The principal objective of the research was to develop a hybrid non-ideal detonation model combining the proven non-ideal detonation theory (slightly divergent flow analysis), polytropic equation of state, simple pressure dependent rate law and statistical expressions which takes into account the confinement effect on detonation.
The model developed in this study is named the DeNE, an acronym for the Detonics of Non-ideal Explosives. It is aimed at predicting the detonation state and subsequent rarefaction (Taylor) wave to provide the pressure history for different explosive, rock type and blasthole diameter combinations. It enables the prediction and comparison of the performance of the commercial explosives in different blasting environments (i.e. explosive and rock type, blasthole diameter). Furthermore, it provides the means of quantifying the explosive loads along the explosive column using the pressure history. These data can be used in any empirical to fundamental blasting models to model the blasting process.
Data required to run DeNE are explosive properties (ideal detonation parameters, unreacted explosive properties, unconfined VoD versus charge diameter data), blasthole diameter and intact rock data (density and P-wave velocity). The proposed model should provide acceptable representations of the behaviour of commercial explosives for rock blasting applications.
Six commercial explosives including ANFO, Heavy ANFO and blend type explosives have been tested to obtain a wide range of unconfined VoD versus charge diameter data. A total of eight in-hole VoD tests for four commercial explosives were collected from four mines. These have been used to calibrate and validate DeNE.

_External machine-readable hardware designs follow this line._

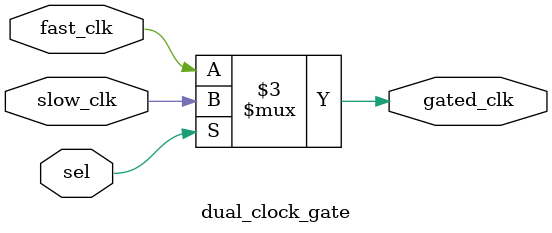
<source format=sv>
module dual_clock_gate (
    input  wire fast_clk,
    input  wire slow_clk,
    input  wire sel,
    output reg  gated_clk
);
    // 使用always块和if-else结构实现时钟选择
    always @(fast_clk or slow_clk or sel) begin
        if (sel) begin
            gated_clk = slow_clk;
        end else begin
            gated_clk = fast_clk;
        end
    end
endmodule
</source>
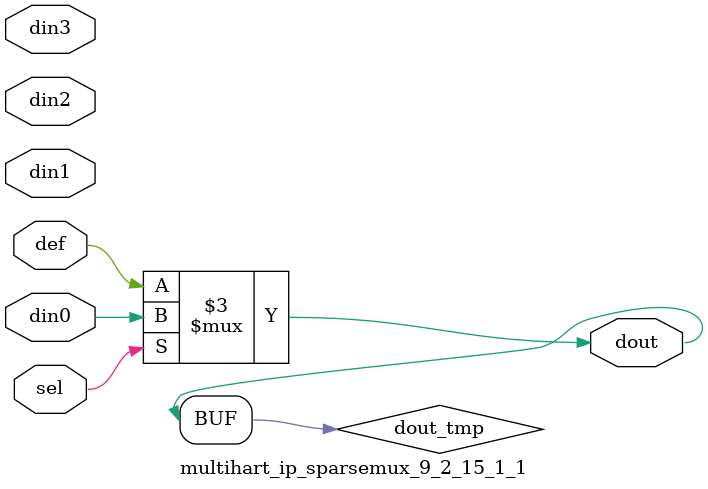
<source format=v>
`timescale 1ns / 1ps

module multihart_ip_sparsemux_9_2_15_1_1 (din0,din1,din2,din3,def,sel,dout);

parameter din0_WIDTH = 1;

parameter din1_WIDTH = 1;

parameter din2_WIDTH = 1;

parameter din3_WIDTH = 1;

parameter def_WIDTH = 1;
parameter sel_WIDTH = 1;
parameter dout_WIDTH = 1;

parameter [sel_WIDTH-1:0] CASE0 = 1;

parameter [sel_WIDTH-1:0] CASE1 = 1;

parameter [sel_WIDTH-1:0] CASE2 = 1;

parameter [sel_WIDTH-1:0] CASE3 = 1;

parameter ID = 1;
parameter NUM_STAGE = 1;



input [din0_WIDTH-1:0] din0;

input [din1_WIDTH-1:0] din1;

input [din2_WIDTH-1:0] din2;

input [din3_WIDTH-1:0] din3;

input [def_WIDTH-1:0] def;
input [sel_WIDTH-1:0] sel;

output [dout_WIDTH-1:0] dout;



reg [dout_WIDTH-1:0] dout_tmp;


always @ (*) begin
(* parallel_case *) case (sel)
    
    CASE0 : dout_tmp = din0;
    
    CASE1 : dout_tmp = din1;
    
    CASE2 : dout_tmp = din2;
    
    CASE3 : dout_tmp = din3;
    
    default : dout_tmp = def;
endcase
end


assign dout = dout_tmp;



endmodule

</source>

A detailed sensitivity analysis was carried out for the key identified input parameters in DeNE. The influences or relative, importance of each input factor on the output variables as well as the uncertainties in the input parameters are analysed in detail for ANFO, blend and emulsion explosives.

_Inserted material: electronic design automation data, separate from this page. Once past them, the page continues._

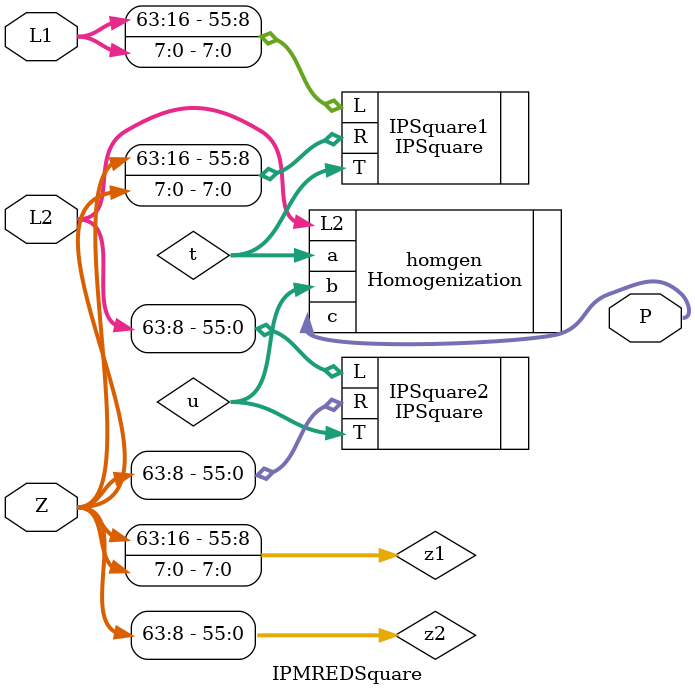
<source format=v>
/****************************************************************************
 * IPMREDMult.v
 ****************************************************************************/

/**
 * Module: IPMREDMult
 * 
 * TODO: Add module documentation
 */
module IPMREDSquare #(parameter v = 8) (
	input [v*8 - 1 : 0] Z,
	input [v*8-1:0] L1,
	input [v*8-1:0] L2,
	output [v*8 - 1 : 0] P
);

	wire [(v-1)*8 - 1 : 0] z1 = {Z[v*8 - 1:16],Z[7:0]};
	wire [(v-1)*8 - 1 : 0] z2 = {Z[v*8 - 1:8]};
	wire [(v-1)*8 - 1 : 0] t;
	wire [(v-1)*8 - 1 : 0] u;

	IPSquare #(.v(v-1)) IPSquare1 (
		.R(z1), // input [v*4 - 1 : 0] R,
		.L({L1[v*8-1:16], L1[7:0]}), // input [(v*v*4)-1 : 0] L_hat,
		.T(t) // output [v*4 - 1 : 0] T
	);

	IPSquare #(.v(v-1)) IPSquare2 (
        .R(z2), // input [v*4 - 1 : 0] R,
        .L(L2[v*8-1:8]), // input [(v*v*4)-1 : 0] L_hat,
        .T(u) // output [v*4 - 1 : 0] T
    );
	
	Homogenization #(.v(v)) homgen (
		.L2(L2), // input [v*4-1:0] L2,
		.a(t), // input [v*4 - 1: 0] a, // a = t
		.b(u), // input [v*4 - 1: 0] b, // b = u
		.c(P) // output [v*4 - 1: 0] c
	);

endmodule



</source>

The sensitivity analysis is further extended to investigate the potential impact of blasthole diameter, explosive type, rock properties, Taylor wave model and the variations in the unconfined VoD and density of the explosive on the detonation state results. The sensitivity study conducted using a model made available by Braithwaite et al. (1989) has enabled a critical analysis on the unreacted equation of state, shock calculation method and rate law. The results of the code are compared with that from detonation shock dynamics theory. The DeNE has been validated using the results of the hydrocodes and the non-ideal detonation model developed by Braithwaite et al. (1989) as well as the measured and published in-hole VoD data. It is shown that the results of the DeNE compares well with these codes. The DeNE is further validated using in-hole VoD data which suggests that the average error in predicting the confined VoD is within the experimental error.